WRITTEN TASK => Reproduce the post about pages 108–110 of Finnegan word for word, from "Wednesday, March 17, 2010" to "few salient bits...".

EXTRACT =>

# # # #

Wednesday, March 17, 2010

p108-110...and Happy St. Patrick's Day


This post is a bit slow getting up, but as we decided to take St. Patrick's Day off from Finnegan it probably doesn't matter much. I do really want to post about these pages, though. Page 109 is a beaut. And lest the casual reader thinks I mean page 109 approximately, well, no, I don't. Between us, we have at least four different editions of Finnegan, but the pages invariably sync up across the board. So you can just go to your nearby copy of the book and you'll see what I mean. I'm tempted to just quote the whole page, but I know that that will only put people off, so I'll attempt to find a few salient bits...

Has any fellow of the dime a dozen type...ever looked sufficiently longly at a quite everydaylooking stamped addressed envelope? Admittedly, it is an outer husk: its face, in all its featureful perfection of imperfection, is its fortune: it exhibits only the civil or military clothing of whatever passionpallid nudity or plaguepurple nakedness may happen to tuck itself under its flap. Yet to concentrate on the literal sense or even the psychological content of any document to the sore neglect of the enveloping facts themselves circumstantiating it is just as hurtful to sound sense...as were some fellow in the act of getting some intro from another fellow...to a lady of the latters's acquaintance...straightway to run off and vision her plump and plain in her altogether, preferring to close his blinkhard's eyes to the ethiquetical fact that she was, after all, wearing...some definite articles of evolutionary clothing, inharmonious creations, a captious critic might describe them as...but for all that suddenly full of local color and personal perfume and suggestive, too, of so very much more...

# # # #

[Dataset entries]
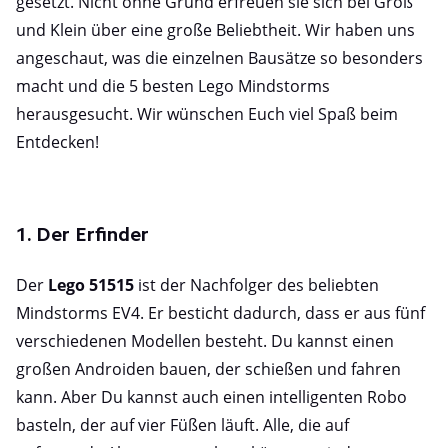
gesetzt. Nicht ohne Grund erfreuen sie sich bei Groß
und Klein über eine große Beliebtheit. Wir haben uns
angeschaut, was die einzelnen Bausätze so besonders
macht und die 5 besten Lego Mindstorms
herausgesucht. Wir wünschen Euch viel Spaß beim
Entdecken!
1. Der Erfinder
Der
Lego 51515
ist der Nachfolger des beliebten
Mindstorms EV4. Er besticht dadurch, dass er aus fünf
verschiedenen Modellen besteht. Du kannst einen
großen Androiden bauen, der schießen und fahren
kann. Aber Du kannst auch einen intelligenten Robo
basteln, der auf vier Füßen läuft. Alle, die auf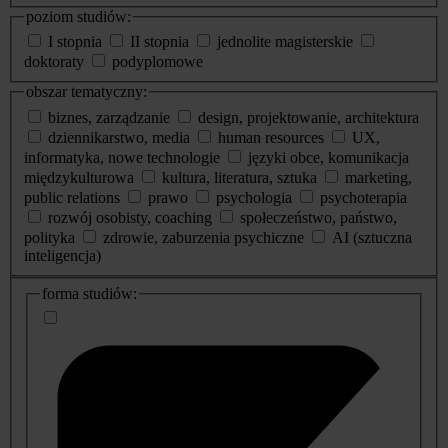
poziom studiów:
I stopnia
II stopnia
jednolite magisterskie
doktoraty
podyplomowe
obszar tematyczny:
biznes, zarządzanie
design, projektowanie, architektura
dziennikarstwo, media
human resources
UX,
informatyka, nowe technologie
języki obce, komunikacja
międzykulturowa
kultura, literatura, sztuka
marketing,
public relations
prawo
psychologia
psychoterapia
rozwój osobisty, coaching
społeczeństwo, państwo,
polityka
zdrowie, zaburzenia psychiczne
AI (sztuczna
inteligencja)
dodatkowe
forma studiów:
informacje
o
studiach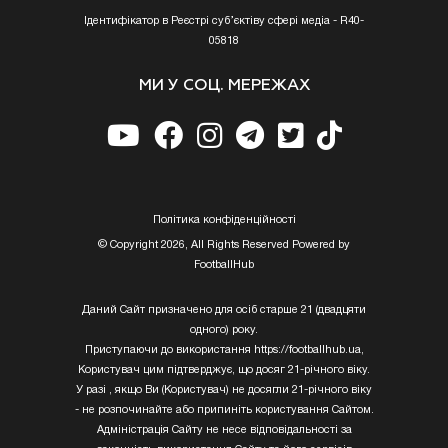
Ідентифікатор в Реєстрі суб’єктіву сфері медіа - R40-
05818
МИ У СОЦ. МЕРЕЖАХ
Полiтика конфiденцiйностi
© Copyright 2026, All Rights Reserved Powered by
FootballHub
Даний Сайт призначено для осіб старше 21 (двадцяти
одного) року.
Приступаючи до використання https://footballhub.ua,
Користувач цим підтверджує, що досяг 21-річного віку.
У разі , якщо Ви (Користувач) не досягли 21-річного віку
- не розпочинайте або припиніть користування Сайтом.
Адміністрація Сайту не несе відповідальності за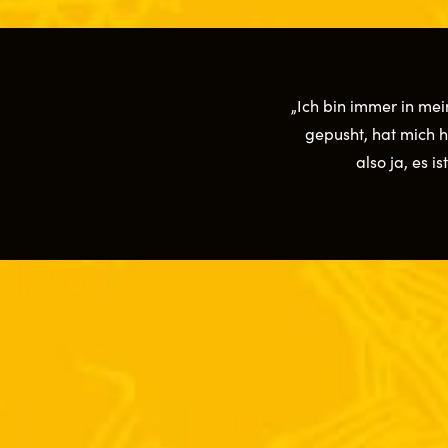
„Ich bin immer in mei
gepusht, hat mich he
also ja, es i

# # # #

WORKED SOLUTION =>
Wednesday, March 17, 2010

p108-110...and Happy St. Patrick's Day


This post is a bit slow getting up, but as we decided to take St. Patrick's Day off from Finnegan it probably doesn't matter much. I do really want to post about these pages, though. Page 109 is a beaut. And lest the casual reader thinks I mean page 109 approximately, well, no, I don't. Between us, we have at least four different editions of Finnegan, but the pages invariably sync up across the board. So you can just go to your nearby copy of the book and you'll see what I mean. I'm tempted to just quote the whole page, but I know that that will only put people off, so I'll attempt to find a few salient bits...